The gene trait matching view enables users to find annotations that correlate with a (binary) phenotypic trait. The input must consist of two non-intersecting sets of organisms that differ in a trait. OpenGenomeBrowser applies a Fisher’s exact test for each orthologous gene and corrects for multiple testing (alpha = 10%) using the Benjamini-Hochberg method [38, 39]. The multiple testing parameters can be adjusted in the settings sidebar. The test can be used on orthogenes as well as any other type of annotation, such as KEGG-gene annotation. The gene candidates that may be causing the trait can easily be further analyzed, for example by using the compare genes view.

Flower plot

The flower plot view provides the users with a simple overview of the shared genomic content of multiple genomes. The genomes are displayed as petals of a flower. Each petal indicates the number of annotations that are unique to this genome and the number of genes that are shared by some but not all others. The number of genes shared by all genomes is indicated in the center of the flower. (The code is also available as a standalone Python package [40]).

Downloader

The downloader view facilitates the convenient download of multiple raw data files, for example all protein FASTA files for a set of organisms.

Admin panel

OpenGenomeBrowser has a powerful user authentication system and admin interface, inherited from the Django framework. Instances of OpenGenomeBrowser can be configured to require a login or to allow basic access to anonymous users. Users can be given specific permissions, for example to create other user accounts, to edit metadata of organisms, genomes, and tags, and even to upload new genomes through the browser.

Resource requirements

OpenGenomeBrowser is not resource intensive. An instance containing over 1400 bacterial genomes runs on a computer with 8 CPU-cores (2.4 GHz) and 20 GB of RAM. The Docker container is about 3 GB in size and the Postgres database takes 21 GB of storage (SSD recommended).

Conclusions

OpenGenomeBrowser is, to our knowledge, the first comparative genome browser that is not tied to a specific dataset. It automates commonly used bioinformatics workflows, enabling convenient and fast data exploration, particularly for non-bioinformaticians, in an intuitive and user-friendly way.
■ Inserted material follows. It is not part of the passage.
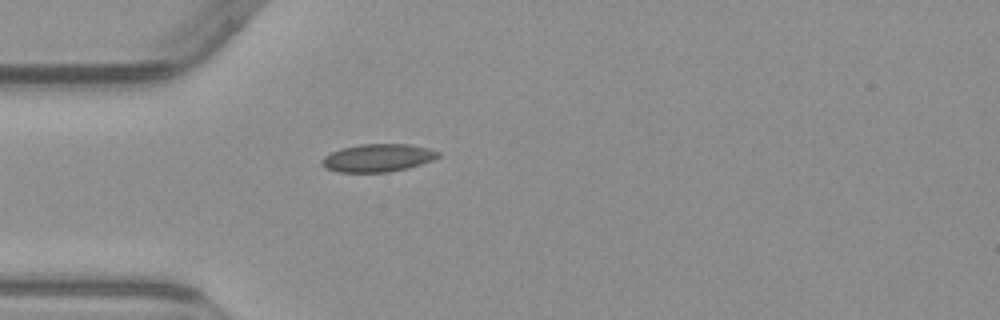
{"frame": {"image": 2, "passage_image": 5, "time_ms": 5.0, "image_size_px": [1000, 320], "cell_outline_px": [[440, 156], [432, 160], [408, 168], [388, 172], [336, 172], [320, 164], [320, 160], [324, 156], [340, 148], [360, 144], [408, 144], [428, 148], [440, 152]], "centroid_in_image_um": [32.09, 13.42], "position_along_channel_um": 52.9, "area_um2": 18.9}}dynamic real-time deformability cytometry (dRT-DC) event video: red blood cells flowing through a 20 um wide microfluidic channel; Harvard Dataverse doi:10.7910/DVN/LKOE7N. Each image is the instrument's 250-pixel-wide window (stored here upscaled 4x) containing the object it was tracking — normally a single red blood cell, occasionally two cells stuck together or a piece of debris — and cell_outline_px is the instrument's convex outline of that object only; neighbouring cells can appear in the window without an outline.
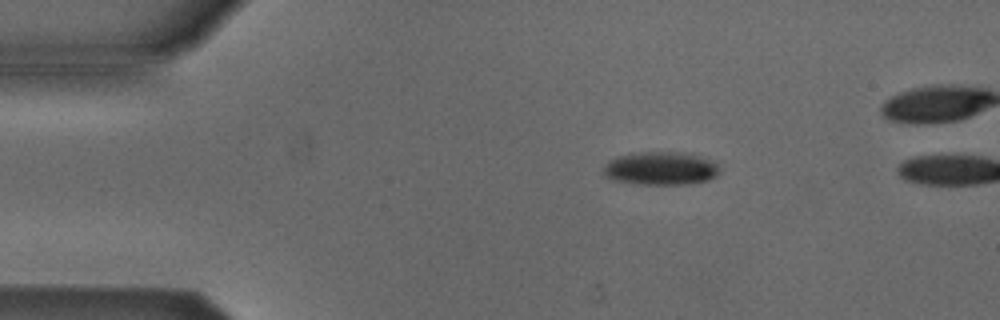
{"species": "Egyptian fruit bat (a non-hibernating species)", "species_latin": "Rousettus aegyptiacus", "temperature_condition": "cold", "stored_images_in_passage": 3, "camera_frame_rate_fps": 3000, "um_per_image_px": 0.085, "animal": {"sex": "male"}, "frame": {"image": 1, "passage_image": 2, "time_ms": 1.0, "image_size_px": [1000, 320], "cell_outline_px": [[720, 172], [716, 176], [708, 180], [688, 184], [636, 184], [612, 180], [604, 176], [600, 172], [604, 164], [608, 160], [616, 156], [636, 152], [688, 152], [716, 160], [720, 168]], "centroid_in_image_um": [56.15, 14.3], "position_along_channel_um": 28.8, "area_um2": 23.29}}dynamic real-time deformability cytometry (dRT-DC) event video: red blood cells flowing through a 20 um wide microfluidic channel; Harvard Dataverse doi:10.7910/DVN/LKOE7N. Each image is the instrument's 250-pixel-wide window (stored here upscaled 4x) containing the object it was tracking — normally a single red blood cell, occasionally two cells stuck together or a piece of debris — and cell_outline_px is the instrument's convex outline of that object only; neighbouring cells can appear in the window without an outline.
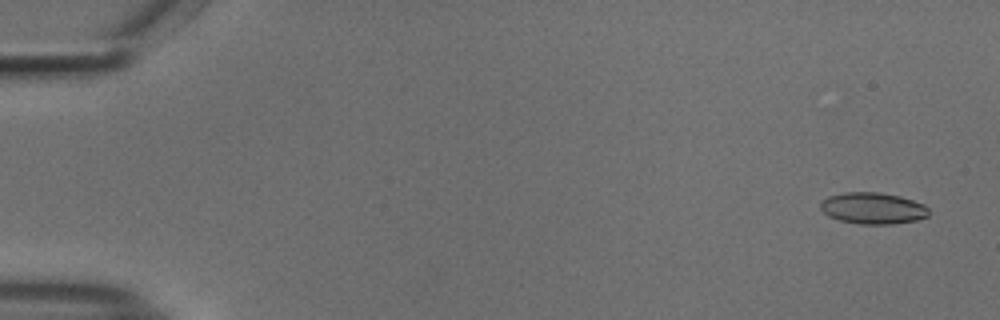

The software has minimal hardware requirements and is easy to install, host, and update. OpenGenomeBrowser’s folder structure enforces systematic yet flexible storage of genomic data, including associated metadata. This folder structure (i) enables automation of analyses, (ii) guides users to maintain their data in a coherent and structured way, and (iii) provides version tracking, a precondition for reproducible research.
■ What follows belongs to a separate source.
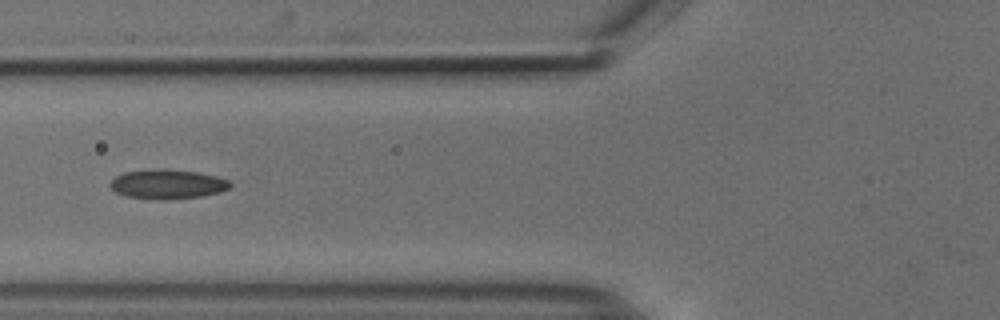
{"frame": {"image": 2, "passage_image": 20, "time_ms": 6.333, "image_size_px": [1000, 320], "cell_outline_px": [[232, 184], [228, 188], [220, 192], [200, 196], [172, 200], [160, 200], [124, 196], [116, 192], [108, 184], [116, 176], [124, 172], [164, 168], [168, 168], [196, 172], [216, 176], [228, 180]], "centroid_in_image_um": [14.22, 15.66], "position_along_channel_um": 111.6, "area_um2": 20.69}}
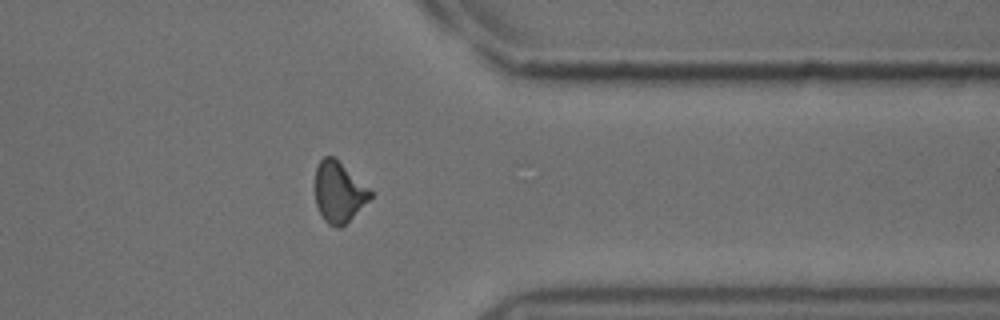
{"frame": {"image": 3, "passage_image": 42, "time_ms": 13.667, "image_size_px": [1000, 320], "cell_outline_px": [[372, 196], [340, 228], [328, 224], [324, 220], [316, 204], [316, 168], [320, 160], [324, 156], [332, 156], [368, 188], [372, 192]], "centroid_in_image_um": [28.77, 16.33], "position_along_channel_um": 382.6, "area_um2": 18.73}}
OpenGenomeBrowser is flexible and scalable. It can run on a local machine or on a public server, access may be open for anyone or restricted to authenticated users. Annotation types can be customized, and ortholog-based features are optional. While the demo server only holds 70 genomes, the performance scales and is still outstanding even when hosting over 1400 microbial genomes [41].
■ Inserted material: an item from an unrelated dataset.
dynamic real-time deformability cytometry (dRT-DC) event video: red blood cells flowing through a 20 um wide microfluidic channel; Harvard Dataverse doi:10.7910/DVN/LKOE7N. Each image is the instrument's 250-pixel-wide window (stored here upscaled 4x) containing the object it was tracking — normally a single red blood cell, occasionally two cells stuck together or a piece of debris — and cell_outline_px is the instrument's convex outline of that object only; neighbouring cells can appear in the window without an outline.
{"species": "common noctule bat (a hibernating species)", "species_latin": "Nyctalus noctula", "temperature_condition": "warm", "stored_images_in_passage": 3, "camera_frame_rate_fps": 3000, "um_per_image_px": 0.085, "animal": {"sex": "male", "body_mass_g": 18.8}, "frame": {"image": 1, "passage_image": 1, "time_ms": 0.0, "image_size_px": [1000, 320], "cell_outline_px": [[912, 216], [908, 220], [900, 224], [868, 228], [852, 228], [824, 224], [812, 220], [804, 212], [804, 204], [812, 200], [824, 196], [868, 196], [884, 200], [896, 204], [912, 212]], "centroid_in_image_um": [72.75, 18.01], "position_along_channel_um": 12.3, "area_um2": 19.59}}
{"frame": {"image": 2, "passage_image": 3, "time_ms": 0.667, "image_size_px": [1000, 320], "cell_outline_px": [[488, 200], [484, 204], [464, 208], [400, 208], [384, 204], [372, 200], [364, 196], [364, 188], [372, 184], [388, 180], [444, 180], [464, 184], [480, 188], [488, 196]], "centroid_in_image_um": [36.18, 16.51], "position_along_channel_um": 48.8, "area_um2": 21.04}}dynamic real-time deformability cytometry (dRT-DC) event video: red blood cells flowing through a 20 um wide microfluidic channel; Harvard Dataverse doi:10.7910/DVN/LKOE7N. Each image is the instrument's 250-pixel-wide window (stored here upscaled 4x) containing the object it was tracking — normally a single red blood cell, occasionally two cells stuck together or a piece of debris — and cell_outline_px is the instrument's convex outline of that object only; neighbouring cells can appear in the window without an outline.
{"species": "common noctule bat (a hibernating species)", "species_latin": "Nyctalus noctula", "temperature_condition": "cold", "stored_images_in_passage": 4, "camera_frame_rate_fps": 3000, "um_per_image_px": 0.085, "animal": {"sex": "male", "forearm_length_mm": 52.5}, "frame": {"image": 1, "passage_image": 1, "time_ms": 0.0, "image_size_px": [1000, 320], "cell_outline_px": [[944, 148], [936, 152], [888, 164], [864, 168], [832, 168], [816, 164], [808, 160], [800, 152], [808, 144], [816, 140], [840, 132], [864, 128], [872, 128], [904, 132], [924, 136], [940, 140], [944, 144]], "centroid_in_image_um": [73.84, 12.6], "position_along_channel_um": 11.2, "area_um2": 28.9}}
We believe that our software will be useful to a large community since sequencing microbial and other genomes has become a commodity. Therefore, researchers performing new sequencing projects can directly benefit from OpenGenomeBrowser by saving development costs, making their data potentially FAIR, and adapting the browser for their purposes. It could also replace older, custom-made platforms which may be outdated and more difficult to maintain. Because our software is open-source, adaptations of OpenGenomeBrowser and new features will be available for the whole community under the same conditions. The open-source model also allows problems to be identified and quickly fixed by the community, making OpenGenomeBrowser a sustainable platform.